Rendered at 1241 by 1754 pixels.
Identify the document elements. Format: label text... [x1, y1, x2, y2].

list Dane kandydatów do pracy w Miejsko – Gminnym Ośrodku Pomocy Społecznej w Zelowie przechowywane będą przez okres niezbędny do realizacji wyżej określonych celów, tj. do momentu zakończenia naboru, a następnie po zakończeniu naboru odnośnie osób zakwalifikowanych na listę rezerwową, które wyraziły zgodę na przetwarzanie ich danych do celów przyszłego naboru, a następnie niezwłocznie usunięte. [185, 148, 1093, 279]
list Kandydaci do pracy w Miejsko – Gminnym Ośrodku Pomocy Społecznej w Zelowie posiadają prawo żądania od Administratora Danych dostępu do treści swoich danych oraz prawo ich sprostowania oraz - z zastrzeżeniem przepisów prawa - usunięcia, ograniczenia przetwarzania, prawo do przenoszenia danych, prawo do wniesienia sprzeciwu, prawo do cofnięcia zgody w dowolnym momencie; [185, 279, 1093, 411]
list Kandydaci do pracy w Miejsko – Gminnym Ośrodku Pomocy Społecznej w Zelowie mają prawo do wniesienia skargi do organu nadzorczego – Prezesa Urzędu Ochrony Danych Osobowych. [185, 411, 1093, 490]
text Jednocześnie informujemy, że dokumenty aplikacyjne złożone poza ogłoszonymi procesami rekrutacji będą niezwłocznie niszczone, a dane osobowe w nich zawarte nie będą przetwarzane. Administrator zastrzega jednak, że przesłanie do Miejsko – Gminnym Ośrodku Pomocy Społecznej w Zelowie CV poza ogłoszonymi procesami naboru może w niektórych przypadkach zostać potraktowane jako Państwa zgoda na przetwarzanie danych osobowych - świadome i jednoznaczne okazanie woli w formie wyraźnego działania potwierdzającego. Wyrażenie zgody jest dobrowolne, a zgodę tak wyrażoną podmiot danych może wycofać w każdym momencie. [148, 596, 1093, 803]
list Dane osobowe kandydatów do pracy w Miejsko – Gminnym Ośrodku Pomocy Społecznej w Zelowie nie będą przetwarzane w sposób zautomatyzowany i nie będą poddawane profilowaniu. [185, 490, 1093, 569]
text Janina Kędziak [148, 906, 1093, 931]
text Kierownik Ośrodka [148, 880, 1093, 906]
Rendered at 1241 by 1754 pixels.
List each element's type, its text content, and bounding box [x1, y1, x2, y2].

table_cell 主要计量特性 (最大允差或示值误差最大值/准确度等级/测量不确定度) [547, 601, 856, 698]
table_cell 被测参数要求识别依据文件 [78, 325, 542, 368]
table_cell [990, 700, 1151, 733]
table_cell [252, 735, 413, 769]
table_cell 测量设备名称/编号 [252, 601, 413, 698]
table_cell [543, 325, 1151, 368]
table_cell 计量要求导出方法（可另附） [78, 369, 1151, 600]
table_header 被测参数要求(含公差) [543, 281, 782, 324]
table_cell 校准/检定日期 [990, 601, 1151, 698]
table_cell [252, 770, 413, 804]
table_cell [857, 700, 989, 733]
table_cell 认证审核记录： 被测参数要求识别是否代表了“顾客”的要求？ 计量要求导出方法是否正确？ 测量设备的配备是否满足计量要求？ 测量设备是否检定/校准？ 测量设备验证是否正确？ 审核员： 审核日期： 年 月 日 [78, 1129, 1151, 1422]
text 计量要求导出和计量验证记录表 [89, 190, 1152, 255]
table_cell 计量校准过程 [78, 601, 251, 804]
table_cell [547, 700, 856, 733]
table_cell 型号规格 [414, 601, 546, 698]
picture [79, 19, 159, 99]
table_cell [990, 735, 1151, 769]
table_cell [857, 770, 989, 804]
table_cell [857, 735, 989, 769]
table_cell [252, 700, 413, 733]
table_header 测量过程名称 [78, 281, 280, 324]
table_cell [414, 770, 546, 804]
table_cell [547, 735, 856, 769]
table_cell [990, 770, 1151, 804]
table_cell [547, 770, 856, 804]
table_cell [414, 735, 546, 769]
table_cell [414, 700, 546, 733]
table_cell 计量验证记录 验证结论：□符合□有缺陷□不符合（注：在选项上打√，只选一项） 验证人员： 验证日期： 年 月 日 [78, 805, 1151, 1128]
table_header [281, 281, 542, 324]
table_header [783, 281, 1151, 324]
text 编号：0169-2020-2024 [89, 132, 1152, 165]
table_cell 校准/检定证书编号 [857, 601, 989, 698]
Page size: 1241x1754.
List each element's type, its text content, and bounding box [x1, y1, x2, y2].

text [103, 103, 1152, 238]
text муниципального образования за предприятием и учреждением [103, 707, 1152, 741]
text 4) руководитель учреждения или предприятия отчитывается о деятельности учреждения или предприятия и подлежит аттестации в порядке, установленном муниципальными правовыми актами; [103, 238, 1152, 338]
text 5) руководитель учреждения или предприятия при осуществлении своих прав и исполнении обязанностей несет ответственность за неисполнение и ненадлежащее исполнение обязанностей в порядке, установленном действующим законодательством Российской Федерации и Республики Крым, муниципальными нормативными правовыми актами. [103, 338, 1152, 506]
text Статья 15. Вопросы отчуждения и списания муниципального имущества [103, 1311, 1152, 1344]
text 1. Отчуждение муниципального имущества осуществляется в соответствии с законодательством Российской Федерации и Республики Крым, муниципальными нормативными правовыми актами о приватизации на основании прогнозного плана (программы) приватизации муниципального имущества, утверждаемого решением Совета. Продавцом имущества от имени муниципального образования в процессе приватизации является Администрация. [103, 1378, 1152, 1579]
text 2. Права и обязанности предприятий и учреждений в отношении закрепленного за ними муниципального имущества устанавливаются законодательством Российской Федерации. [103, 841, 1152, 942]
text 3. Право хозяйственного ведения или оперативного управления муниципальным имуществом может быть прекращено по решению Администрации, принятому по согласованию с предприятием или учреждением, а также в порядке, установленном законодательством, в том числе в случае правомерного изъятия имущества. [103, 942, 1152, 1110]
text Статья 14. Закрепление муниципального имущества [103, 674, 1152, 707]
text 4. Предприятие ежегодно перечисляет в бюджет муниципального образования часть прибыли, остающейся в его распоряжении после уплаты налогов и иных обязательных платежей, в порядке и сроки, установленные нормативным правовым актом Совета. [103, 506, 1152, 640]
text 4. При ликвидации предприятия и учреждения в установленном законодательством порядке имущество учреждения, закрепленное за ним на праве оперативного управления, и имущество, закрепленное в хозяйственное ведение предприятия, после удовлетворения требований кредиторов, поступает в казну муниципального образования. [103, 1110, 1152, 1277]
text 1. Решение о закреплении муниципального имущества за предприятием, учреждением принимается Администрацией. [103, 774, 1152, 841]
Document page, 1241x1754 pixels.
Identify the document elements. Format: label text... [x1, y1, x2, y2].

+ + + + + + +

Problem to work on: When a line in the material above includes "предприятием", report that line by copying it.

Expected answer:
text муниципального образования за предприятием и учреждением [103, 707, 1152, 741]
text 3. Право хозяйственного ведения или оперативного управления муниципальным имуществом может быть прекращено по решению Администрации, принятому по согласованию с предприятием или учреждением, а также в порядке, установленном законодательством, в том числе в случае правомерного изъятия имущества. [103, 942, 1152, 1110]
text 1. Решение о закреплении муниципального имущества за предприятием, учреждением принимается Администрацией. [103, 774, 1152, 841]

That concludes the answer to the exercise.